Fidget, in contrast, could have survived his fall, as "the peg-legged bat with a broken wing" was thrown off the dirigible and splashed in the Thames River.  The height of his fall, which was nowhere as high as Ratigan's, may have not killed him.  However, I strongly believe that Fidget did die, not due to falling, but drowning.

 

What are the Underworld Wars?

Taking place after the film, the sudden "death" of Professor Ratigan, the Napoleon of Crime who instigated half that is evil and nearly all that is undetected in Greater London, had hurled the criminal underworld into an uproar with the outbreak of what came to be called the "Underworld Wars" — a conflict between several organised crime syndicates to claim succession to Ratigan's throne:  the Irish Mob (led by the Doddington twins), the Sicilian Mafia (led by the Venucci family), the all-women Forty Thieves, and the remains of Ratigan's ring (led by Ratigan's second-in-command, the infamous Captain Sebastian Doran).

 

Where is "Hell, London"?

In the Sherlock Holmes story ILLU, the ruined Kitty Winter is brought to 221B Baker Street by his underworld connection, 'Porky' Shinwell Johnson, because she had information concerning Baron Adelbert Gruner, the Austrian Murderer.  She tells Holmes that "I'm easy to find.  Hell, London gets me every time."  The address, "Hell, London," represents (of course) the filthy, impoverished, crime-ridden London streets, namely the East End.

The pastiche itself is a blending of the infamous murders of Jack the Ripper and the unrecorded tale of the Giant Rat of Sumatra.  A number of violent "serial" murders of prostitutes have been discovered in the East End, namely the Whitechapel district.  The police are at a dead-end and send in the services of the detective, Sherringford Basil, to help solve the case.  Because of the graphic content and violence, this pastiche is recommended (unsurprisingly) for mature audiences.

 

Who is Jack the Ripper?  What is the Giant Rat of Sumatra?

"Jack the Ripper" was an alias given to an unidentified serial killer (or killers) who murdered (officially) five women in London, between 31 August and 09 November 1888, although the actual number may have been higher.  He perpetrated in public or semi-public places; the victim was strangled, the throat cut, after which the body was mutilated.  After two hundred years, the murders and the identity of the Ripper are still a mystery!  While Sherlock Holmes never went against Jack the Ripper canonically, there are numerous pastiches about it that have circulated about.

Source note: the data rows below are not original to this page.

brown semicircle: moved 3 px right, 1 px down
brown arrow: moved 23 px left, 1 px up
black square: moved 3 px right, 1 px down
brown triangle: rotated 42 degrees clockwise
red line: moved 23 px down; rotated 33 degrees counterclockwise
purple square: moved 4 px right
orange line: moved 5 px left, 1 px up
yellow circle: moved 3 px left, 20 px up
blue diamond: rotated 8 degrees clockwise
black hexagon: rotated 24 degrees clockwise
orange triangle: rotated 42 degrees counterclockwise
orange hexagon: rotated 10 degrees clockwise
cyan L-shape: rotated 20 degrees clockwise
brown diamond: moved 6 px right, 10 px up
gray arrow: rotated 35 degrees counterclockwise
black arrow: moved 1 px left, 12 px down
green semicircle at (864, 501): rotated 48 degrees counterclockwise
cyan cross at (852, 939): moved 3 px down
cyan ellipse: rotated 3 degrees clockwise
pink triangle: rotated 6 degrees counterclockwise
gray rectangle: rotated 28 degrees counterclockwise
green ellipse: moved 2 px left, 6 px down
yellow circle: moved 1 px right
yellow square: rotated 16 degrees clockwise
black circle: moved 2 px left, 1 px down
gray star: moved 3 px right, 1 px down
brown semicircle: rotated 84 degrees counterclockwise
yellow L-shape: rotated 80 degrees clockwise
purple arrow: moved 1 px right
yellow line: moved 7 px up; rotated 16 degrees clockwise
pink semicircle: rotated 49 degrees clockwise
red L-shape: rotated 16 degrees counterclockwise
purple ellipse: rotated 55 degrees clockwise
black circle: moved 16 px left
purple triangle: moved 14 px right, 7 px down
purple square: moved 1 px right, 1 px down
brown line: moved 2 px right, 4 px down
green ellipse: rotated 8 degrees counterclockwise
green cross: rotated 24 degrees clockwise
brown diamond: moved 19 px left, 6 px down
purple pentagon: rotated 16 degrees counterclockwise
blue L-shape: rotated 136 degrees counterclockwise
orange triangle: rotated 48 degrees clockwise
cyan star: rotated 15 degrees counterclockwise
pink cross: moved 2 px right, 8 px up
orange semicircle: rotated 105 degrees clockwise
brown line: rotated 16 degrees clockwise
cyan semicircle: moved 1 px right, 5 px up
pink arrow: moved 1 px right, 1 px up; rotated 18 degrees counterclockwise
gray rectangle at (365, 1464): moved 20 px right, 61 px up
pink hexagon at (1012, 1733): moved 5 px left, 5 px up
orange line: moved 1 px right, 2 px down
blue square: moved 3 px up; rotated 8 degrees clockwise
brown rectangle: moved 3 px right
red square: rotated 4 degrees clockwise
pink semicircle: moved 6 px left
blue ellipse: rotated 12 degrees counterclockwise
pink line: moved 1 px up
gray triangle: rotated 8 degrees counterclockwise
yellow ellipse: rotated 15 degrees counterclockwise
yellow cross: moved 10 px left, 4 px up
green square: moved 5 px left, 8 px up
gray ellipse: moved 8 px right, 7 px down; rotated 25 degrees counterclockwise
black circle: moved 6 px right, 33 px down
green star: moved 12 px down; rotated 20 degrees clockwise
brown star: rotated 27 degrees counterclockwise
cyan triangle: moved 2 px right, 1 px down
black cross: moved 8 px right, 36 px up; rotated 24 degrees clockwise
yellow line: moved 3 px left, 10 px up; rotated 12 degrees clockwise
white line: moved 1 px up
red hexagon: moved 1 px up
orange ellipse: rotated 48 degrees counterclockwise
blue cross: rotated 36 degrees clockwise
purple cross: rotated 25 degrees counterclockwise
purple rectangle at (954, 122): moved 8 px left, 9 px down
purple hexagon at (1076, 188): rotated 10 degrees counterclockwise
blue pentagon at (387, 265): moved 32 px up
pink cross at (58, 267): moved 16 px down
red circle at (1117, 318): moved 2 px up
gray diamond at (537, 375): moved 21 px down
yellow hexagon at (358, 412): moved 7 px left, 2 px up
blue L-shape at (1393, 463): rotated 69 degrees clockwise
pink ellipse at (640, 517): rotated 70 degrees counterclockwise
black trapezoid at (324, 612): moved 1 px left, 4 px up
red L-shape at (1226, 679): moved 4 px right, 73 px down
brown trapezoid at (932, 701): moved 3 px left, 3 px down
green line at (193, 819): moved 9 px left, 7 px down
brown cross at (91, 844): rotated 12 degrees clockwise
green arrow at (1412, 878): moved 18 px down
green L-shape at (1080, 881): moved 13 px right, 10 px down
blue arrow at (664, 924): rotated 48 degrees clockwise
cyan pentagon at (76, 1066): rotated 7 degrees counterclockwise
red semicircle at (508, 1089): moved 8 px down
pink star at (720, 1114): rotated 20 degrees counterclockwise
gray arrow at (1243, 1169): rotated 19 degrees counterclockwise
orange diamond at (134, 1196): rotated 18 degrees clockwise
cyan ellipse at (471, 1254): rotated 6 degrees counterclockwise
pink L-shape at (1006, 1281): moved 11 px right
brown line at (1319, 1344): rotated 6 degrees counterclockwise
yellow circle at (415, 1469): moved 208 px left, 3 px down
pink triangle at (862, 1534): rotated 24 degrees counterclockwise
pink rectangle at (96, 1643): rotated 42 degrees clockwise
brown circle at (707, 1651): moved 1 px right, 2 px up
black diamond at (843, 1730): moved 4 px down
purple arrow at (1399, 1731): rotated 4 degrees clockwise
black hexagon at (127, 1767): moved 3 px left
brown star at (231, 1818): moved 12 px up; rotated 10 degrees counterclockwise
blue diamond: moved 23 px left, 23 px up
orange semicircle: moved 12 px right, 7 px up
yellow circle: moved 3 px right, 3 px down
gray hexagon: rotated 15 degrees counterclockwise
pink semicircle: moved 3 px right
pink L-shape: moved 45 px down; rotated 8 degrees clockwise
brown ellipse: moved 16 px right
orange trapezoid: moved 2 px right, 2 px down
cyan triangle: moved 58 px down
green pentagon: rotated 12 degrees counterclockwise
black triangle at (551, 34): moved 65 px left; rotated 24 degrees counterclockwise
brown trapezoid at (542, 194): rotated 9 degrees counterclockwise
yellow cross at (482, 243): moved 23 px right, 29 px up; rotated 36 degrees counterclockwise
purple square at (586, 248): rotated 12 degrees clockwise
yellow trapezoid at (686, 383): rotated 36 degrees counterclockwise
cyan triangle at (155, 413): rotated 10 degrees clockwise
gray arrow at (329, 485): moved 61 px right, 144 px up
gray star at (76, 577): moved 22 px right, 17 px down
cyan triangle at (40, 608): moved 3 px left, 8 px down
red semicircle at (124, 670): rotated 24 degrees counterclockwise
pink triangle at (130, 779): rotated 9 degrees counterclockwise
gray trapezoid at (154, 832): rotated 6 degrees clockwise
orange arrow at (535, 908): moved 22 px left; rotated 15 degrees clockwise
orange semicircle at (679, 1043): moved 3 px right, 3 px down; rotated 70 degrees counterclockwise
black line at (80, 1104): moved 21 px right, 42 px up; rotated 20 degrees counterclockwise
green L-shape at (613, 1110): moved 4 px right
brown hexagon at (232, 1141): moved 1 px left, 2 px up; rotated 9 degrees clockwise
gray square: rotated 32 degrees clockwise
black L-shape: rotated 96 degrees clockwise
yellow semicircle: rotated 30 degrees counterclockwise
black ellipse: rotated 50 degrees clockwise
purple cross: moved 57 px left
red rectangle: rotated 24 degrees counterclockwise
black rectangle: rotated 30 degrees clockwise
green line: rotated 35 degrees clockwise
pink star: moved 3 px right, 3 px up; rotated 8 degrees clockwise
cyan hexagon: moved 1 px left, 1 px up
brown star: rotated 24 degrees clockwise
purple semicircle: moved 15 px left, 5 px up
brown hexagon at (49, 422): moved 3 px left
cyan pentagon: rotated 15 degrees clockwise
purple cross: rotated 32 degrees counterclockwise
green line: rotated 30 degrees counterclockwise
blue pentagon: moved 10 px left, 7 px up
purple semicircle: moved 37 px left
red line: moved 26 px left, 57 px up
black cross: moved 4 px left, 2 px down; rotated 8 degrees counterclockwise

Disappointingly, Holmes never revealed his adventure with the Giant Rat of Sumatra.  He makes a tantalising reference to it in the SUSS, associated with the ship Matilda Briggs, as "a story for which the world is not yet prepared."  (Being an avid Sherlockian and Ripperologist, I wanted to make my own pastiche where I endeavoured to fill in the blanks to two mysteries — with an interesting twist!)